Stored dataset items:
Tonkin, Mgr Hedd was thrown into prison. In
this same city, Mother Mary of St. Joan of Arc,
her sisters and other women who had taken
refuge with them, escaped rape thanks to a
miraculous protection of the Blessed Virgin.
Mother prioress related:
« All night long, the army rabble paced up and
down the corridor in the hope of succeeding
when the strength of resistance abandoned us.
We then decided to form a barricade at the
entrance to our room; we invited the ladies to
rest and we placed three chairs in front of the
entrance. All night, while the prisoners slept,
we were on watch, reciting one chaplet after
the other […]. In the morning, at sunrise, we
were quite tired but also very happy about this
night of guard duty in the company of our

Prompt:
Copy out the entries line for line, without changes, beginning with the very first line and ending after the line that contains "were quite tired".

Expected answer:
Tonkin, Mgr Hedd was thrown into prison. In
this same city, Mother Mary of St. Joan of Arc,
her sisters and other women who had taken
refuge with them, escaped rape thanks to a
miraculous protection of the Blessed Virgin.
Mother prioress related:
« All night long, the army rabble paced up and
down the corridor in the hope of succeeding
when the strength of resistance abandoned us.
We then decided to form a barricade at the
entrance to our room; we invited the ladies to
rest and we placed three chairs in front of the
entrance. All night, while the prisoners slept,
we were on watch, reciting one chaplet after
the other […]. In the morning, at sunrise, we
were quite tired but also very happy about this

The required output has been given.